Problem to solve
Set down each line of the data exactly, but not the pictures.
[[ Recorded information open ]]
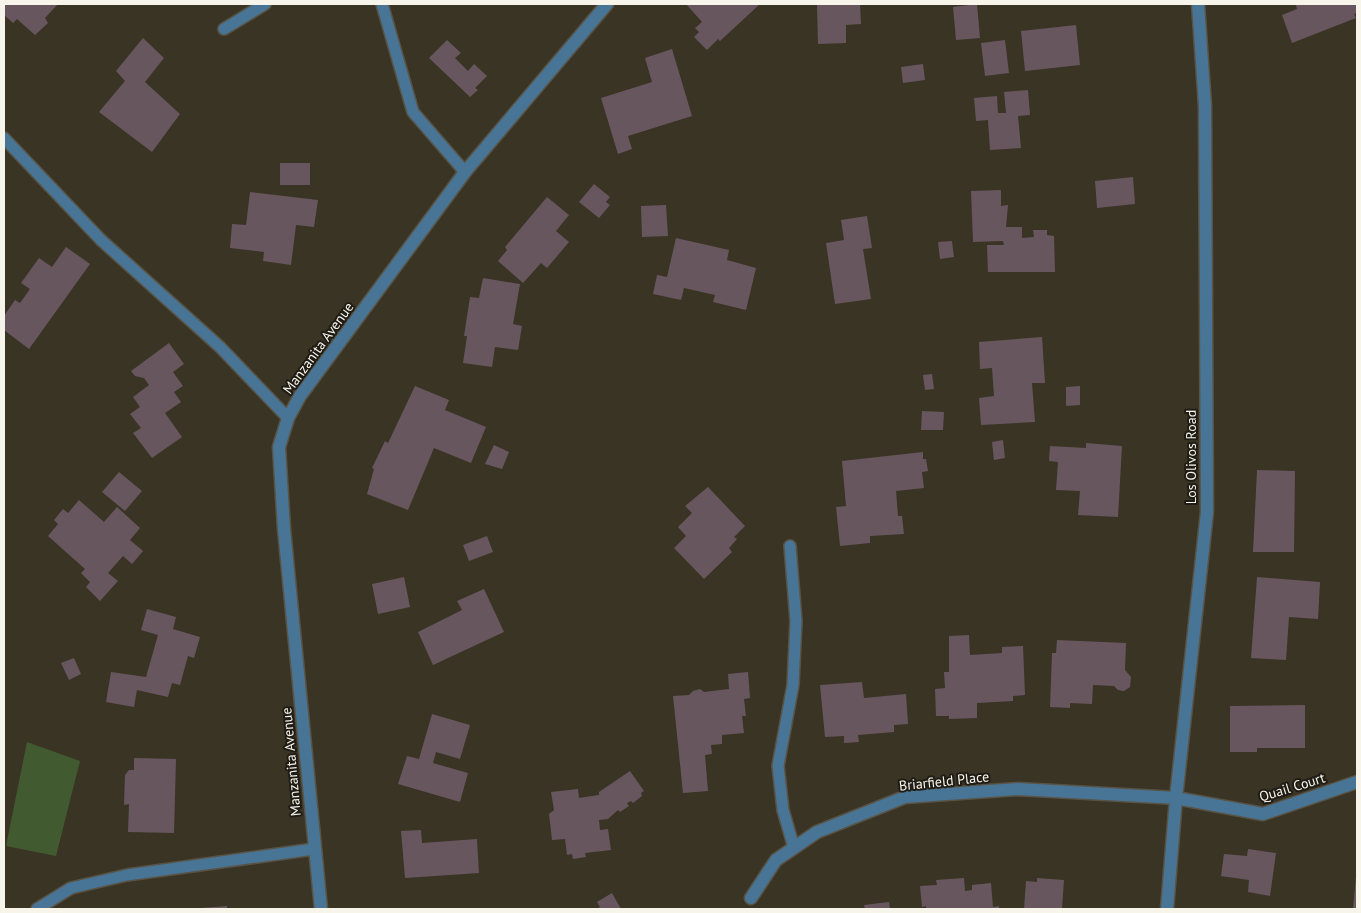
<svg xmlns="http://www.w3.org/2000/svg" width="1361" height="913" font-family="'PT Sans',sans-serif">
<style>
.green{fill:#425a2f}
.building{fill:#68565e}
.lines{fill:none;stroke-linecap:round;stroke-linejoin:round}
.service-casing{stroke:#585345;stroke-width:14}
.minor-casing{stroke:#585345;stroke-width:15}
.service{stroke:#487595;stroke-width:11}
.minor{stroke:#487595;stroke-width:12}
.labels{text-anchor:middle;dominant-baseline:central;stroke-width:4;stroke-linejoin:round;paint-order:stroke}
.street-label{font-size:14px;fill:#f7f4ea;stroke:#1f1c15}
</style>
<rect width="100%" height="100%" fill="#3a3425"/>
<path class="green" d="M27 742 80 761 56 856 6 846Z"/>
<path class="building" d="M4 4H58L45 18 48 23 35 35 17 19 13 23 4 15Z
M686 4H760L720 41 718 39 707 50 694 37 699 32 695 28 702 22Z
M817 4H860L861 24 846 25V43L818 44Z
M977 4 980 38 956 40 953 7Z
M1300 4H1357V13L1354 14 1356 18 1292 43 1282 15 1297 9 1296 5Z
M1076 25 1080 65 1025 71 1021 31Z
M143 38 164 58 145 82 180 114 152 152 99 112 125 81 116 71Z
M447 40 461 53 455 58 468 71 474 64 487 76 475 88 478 90 470 97 429 58Z
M1005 40 1009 73 985 76 981 43Z
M672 49 692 116 628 136 632 149 618 154 601 98 652 82 645 58Z
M923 64 925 80 903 83 901 67Z
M1028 90 1030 115 1018 116 1021 148 990 150 988 120 976 121 974 98 997 96 998 113H1006L1004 92Z
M280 163H310V185H280Z
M1133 177 1135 204 1097 208 1095 181Z
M594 184 610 197 606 202 610 205 599 218 579 202Z
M1001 190V206L1008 205 1006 227H1022V238L1034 237 1033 230H1047V235L1054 236 1055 272H988L987 245H1004L1003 241 973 242 971 191Z
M250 192 318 200 314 227 296 225 291 265 263 261 264 252 230 248 232 224 246 225Z
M547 197 569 215 556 231 569 242 547 268 541 263 523 283 498 261 507 250 505 247Z
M666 205 668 236 642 237 641 206Z
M867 216 872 248 863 249 871 299 835 304 826 243 844 240 841 220Z
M676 238 729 250 727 260 756 268 746 310 713 302 715 295 684 288 681 300 653 294 657 275 667 277Z
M952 241 954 257 940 259 938 242Z
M66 247 90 264 29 349 4 330V316L15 300 20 303 30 289 21 283 39 258 52 267Z
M483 278 520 284 513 324 522 326 518 350 495 347 492 367 463 363 467 336H464L470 297 479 298Z
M1042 337 1045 383H1032L1035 422 981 425 979 398 994 396 992 368 980 369 979 342Z
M169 343 184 364 173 372 183 386 174 392 181 402 165 413 182 437 152 458 133 433 141 428 130 414 140 407 133 397 149 385 144 378 135 376 131 371Z
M932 374 934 389 925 390 923 375Z
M415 386 449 400 445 410 486 427 471 463 434 448 408 510 367 494 374 469 372 468 385 441 388 443Z
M1080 386V405L1066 406V387Z
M922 411 944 412 943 430H921Z
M1003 440 1005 458 994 460 992 442Z
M1086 443 1122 446 1118 517 1078 515 1080 491 1056 490 1058 462 1049 461 1050 446 1086 448Z
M494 445 509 452 502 469 485 464Z
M923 452V459H926L928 471 922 472 924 488 896 491 898 516H902L904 534 870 536V543L840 546 836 507 846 506 842 461Z
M1257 470 1295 471 1294 552H1253Z
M119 472 142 491 125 511 102 492Z
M708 487 745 526 734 537 737 539 729 548 732 552 704 579 674 548 686 536 678 527 692 513 685 506Z
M79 500 104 522 117 507 140 528 130 540 143 551 132 564 123 556 108 573 118 581 100 601 86 587 90 582 81 573 85 569 48 536 58 524 54 520 63 509 68 513Z
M487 536 493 552 469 561 463 545Z
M404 577 410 607 378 614 372 584Z
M1257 577 1320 582 1318 619 1289 617 1286 660 1251 658Z
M484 589 504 632 433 665 418 632 462 610 457 601Z
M147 609 176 617 173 629 200 637 194 658 188 656 180 685 172 683 168 697 137 690 134 707 106 702 111 672 146 677 158 635 141 630Z
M969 635 970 655 1002 653V647L1023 646 1025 695 1013 696V701L977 703V718L949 719V716H936L935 689 945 688 944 672H949V636Z
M1057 640 1126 643 1125 670 1131 677 1130 687 1124 691 1118 690 1114 686 1093 685 1092 704 1070 703V708L1050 707 1052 653H1056Z
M74 658 81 674 69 680 61 663Z
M748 672 750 698 744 699 746 716H742L744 733 722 735V744L711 745 712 754 705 755 708 791 683 793 673 696 689 695 693 691 700 689 704 692 729 689 728 674Z
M862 682 864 698 906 694 908 724 894 725V732L858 735 859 742 844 743V736L825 737 820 685Z
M1305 705V748H1257V752H1230V706Z
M432 714 470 725 460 759 436 752 433 763 468 773 460 802 398 784 407 756 419 759Z
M134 758 176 759 174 833 128 832 129 804 124 805 125 775 129 770H134Z
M630 771 644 791 641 793 642 796 633 803 631 801 627 803 629 806 620 812 618 810 608 819 599 820 600 830 608 829 611 850 585 853 586 857 573 859 572 854 567 855 565 839 552 840 549 814 554 810 551 792 578 789 579 798 599 795V792Z
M421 830 422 843 477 839 479 873 405 878 401 831Z
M1248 849 1276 853 1270 896 1248 892 1249 880 1221 876 1224 854 1247 856Z
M1356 876 1357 909H1353Z
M964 878 965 891 972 890V885L991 883 993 907 999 906V909H926V906L922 907 920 886 937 885 936 880Z
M1037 878 1064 880 1062 909H1024L1026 881 1037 882Z
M612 893 621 909H596L600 907 597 902Z
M889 902 890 909H865L864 905Z
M227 906V909H200V908Z"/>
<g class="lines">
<g class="service-casing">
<path id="service" d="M382 4 413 112 465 172
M224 29 265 4
M4 138 101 240 220 347 288 418
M790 546 796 621 793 685 778 766 783 810 794 848
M37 909 71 888 127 875 314 849"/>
</g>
<g class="minor-casing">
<path id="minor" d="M751 898 776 860 817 832 905 797 1018 789 1176 798 1263 814 1357 782
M321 909 284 529 279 447 288 418 300 396 465 172 607 4
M1167 909 1176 798 1207 512 1205 106 1198 4"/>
</g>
<use href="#service" class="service"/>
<use href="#minor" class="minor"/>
</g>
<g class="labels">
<g class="street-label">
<text transform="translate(318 348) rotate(-54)">Manzanita Avenue</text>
<text transform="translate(1191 457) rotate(-90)">Los Olivos Road</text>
<text transform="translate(291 762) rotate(-95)">Manzanita Avenue</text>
<text transform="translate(944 781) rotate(-6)">Briarfield Place</text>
<text transform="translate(1292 787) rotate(-17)">Quail Court</text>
</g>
</g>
<rect width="1361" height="913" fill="none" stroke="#f7f4ea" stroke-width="10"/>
</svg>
[[ Recorded information closed ]]
Task result
<svg xmlns="http://www.w3.org/2000/svg" width="1361" height="913" font-family="'PT Sans',sans-serif">
<style>
.green{fill:#425a2f}
.building{fill:#68565e}
.lines{fill:none;stroke-linecap:round;stroke-linejoin:round}
.service-casing{stroke:#585345;stroke-width:14}
.minor-casing{stroke:#585345;stroke-width:15}
.service{stroke:#487595;stroke-width:11}
.minor{stroke:#487595;stroke-width:12}
.labels{text-anchor:middle;dominant-baseline:central;stroke-width:4;stroke-linejoin:round;paint-order:stroke}
.street-label{font-size:14px;fill:#f7f4ea;stroke:#1f1c15}
</style>
<rect width="100%" height="100%" fill="#3a3425"/>
<path class="green" d="M27 742 80 761 56 856 6 846Z"/>
<path class="building" d="M4 4H58L45 18 48 23 35 35 17 19 13 23 4 15Z
M686 4H760L720 41 718 39 707 50 694 37 699 32 695 28 702 22Z
M817 4H860L861 24 846 25V43L818 44Z
M977 4 980 38 956 40 953 7Z
M1300 4H1357V13L1354 14 1356 18 1292 43 1282 15 1297 9 1296 5Z
M1076 25 1080 65 1025 71 1021 31Z
M143 38 164 58 145 82 180 114 152 152 99 112 125 81 116 71Z
M447 40 461 53 455 58 468 71 474 64 487 76 475 88 478 90 470 97 429 58Z
M1005 40 1009 73 985 76 981 43Z
M672 49 692 116 628 136 632 149 618 154 601 98 652 82 645 58Z
M923 64 925 80 903 83 901 67Z
M1028 90 1030 115 1018 116 1021 148 990 150 988 120 976 121 974 98 997 96 998 113H1006L1004 92Z
M280 163H310V185H280Z
M1133 177 1135 204 1097 208 1095 181Z
M594 184 610 197 606 202 610 205 599 218 579 202Z
M1001 190V206L1008 205 1006 227H1022V238L1034 237 1033 230H1047V235L1054 236 1055 272H988L987 245H1004L1003 241 973 242 971 191Z
M250 192 318 200 314 227 296 225 291 265 263 261 264 252 230 248 232 224 246 225Z
M547 197 569 215 556 231 569 242 547 268 541 263 523 283 498 261 507 250 505 247Z
M666 205 668 236 642 237 641 206Z
M867 216 872 248 863 249 871 299 835 304 826 243 844 240 841 220Z
M676 238 729 250 727 260 756 268 746 310 713 302 715 295 684 288 681 300 653 294 657 275 667 277Z
M952 241 954 257 940 259 938 242Z
M66 247 90 264 29 349 4 330V316L15 300 20 303 30 289 21 283 39 258 52 267Z
M483 278 520 284 513 324 522 326 518 350 495 347 492 367 463 363 467 336H464L470 297 479 298Z
M1042 337 1045 383H1032L1035 422 981 425 979 398 994 396 992 368 980 369 979 342Z
M169 343 184 364 173 372 183 386 174 392 181 402 165 413 182 437 152 458 133 433 141 428 130 414 140 407 133 397 149 385 144 378 135 376 131 371Z
M932 374 934 389 925 390 923 375Z
M415 386 449 400 445 410 486 427 471 463 434 448 408 510 367 494 374 469 372 468 385 441 388 443Z
M1080 386V405L1066 406V387Z
M922 411 944 412 943 430H921Z
M1003 440 1005 458 994 460 992 442Z
M1086 443 1122 446 1118 517 1078 515 1080 491 1056 490 1058 462 1049 461 1050 446 1086 448Z
M494 445 509 452 502 469 485 464Z
M923 452V459H926L928 471 922 472 924 488 896 491 898 516H902L904 534 870 536V543L840 546 836 507 846 506 842 461Z
M1257 470 1295 471 1294 552H1253Z
M119 472 142 491 125 511 102 492Z
M708 487 745 526 734 537 737 539 729 548 732 552 704 579 674 548 686 536 678 527 692 513 685 506Z
M79 500 104 522 117 507 140 528 130 540 143 551 132 564 123 556 108 573 118 581 100 601 86 587 90 582 81 573 85 569 48 536 58 524 54 520 63 509 68 513Z
M487 536 493 552 469 561 463 545Z
M404 577 410 607 378 614 372 584Z
M1257 577 1320 582 1318 619 1289 617 1286 660 1251 658Z
M484 589 504 632 433 665 418 632 462 610 457 601Z
M147 609 176 617 173 629 200 637 194 658 188 656 180 685 172 683 168 697 137 690 134 707 106 702 111 672 146 677 158 635 141 630Z
M969 635 970 655 1002 653V647L1023 646 1025 695 1013 696V701L977 703V718L949 719V716H936L935 689 945 688 944 672H949V636Z
M1057 640 1126 643 1125 670 1131 677 1130 687 1124 691 1118 690 1114 686 1093 685 1092 704 1070 703V708L1050 707 1052 653H1056Z
M74 658 81 674 69 680 61 663Z
M748 672 750 698 744 699 746 716H742L744 733 722 735V744L711 745 712 754 705 755 708 791 683 793 673 696 689 695 693 691 700 689 704 692 729 689 728 674Z
M862 682 864 698 906 694 908 724 894 725V732L858 735 859 742 844 743V736L825 737 820 685Z
M1305 705V748H1257V752H1230V706Z
M432 714 470 725 460 759 436 752 433 763 468 773 460 802 398 784 407 756 419 759Z
M134 758 176 759 174 833 128 832 129 804 124 805 125 775 129 770H134Z
M630 771 644 791 641 793 642 796 633 803 631 801 627 803 629 806 620 812 618 810 608 819 599 820 600 830 608 829 611 850 585 853 586 857 573 859 572 854 567 855 565 839 552 840 549 814 554 810 551 792 578 789 579 798 599 795V792Z
M421 830 422 843 477 839 479 873 405 878 401 831Z
M1248 849 1276 853 1270 896 1248 892 1249 880 1221 876 1224 854 1247 856Z
M1356 876 1357 909H1353Z
M964 878 965 891 972 890V885L991 883 993 907 999 906V909H926V906L922 907 920 886 937 885 936 880Z
M1037 878 1064 880 1062 909H1024L1026 881 1037 882Z
M612 893 621 909H596L600 907 597 902Z
M889 902 890 909H865L864 905Z
M227 906V909H200V908Z"/>
<g class="lines">
<g class="service-casing">
<path id="service" d="M382 4 413 112 465 172
M224 29 265 4
M4 138 101 240 220 347 288 418
M790 546 796 621 793 685 778 766 783 810 794 848
M37 909 71 888 127 875 314 849"/>
</g>
<g class="minor-casing">
<path id="minor" d="M751 898 776 860 817 832 905 797 1018 789 1176 798 1263 814 1357 782
M321 909 284 529 279 447 288 418 300 396 465 172 607 4
M1167 909 1176 798 1207 512 1205 106 1198 4"/>
</g>
<use href="#service" class="service"/>
<use href="#minor" class="minor"/>
</g>
<g class="labels">
<g class="street-label">
<text transform="translate(318 348) rotate(-54)">Manzanita Avenue</text>
<text transform="translate(1191 457) rotate(-90)">Los Olivos Road</text>
<text transform="translate(291 762) rotate(-95)">Manzanita Avenue</text>
<text transform="translate(944 781) rotate(-6)">Briarfield Place</text>
<text transform="translate(1292 787) rotate(-17)">Quail Court</text>
</g>
</g>
<rect width="1361" height="913" fill="none" stroke="#f7f4ea" stroke-width="10"/>
</svg>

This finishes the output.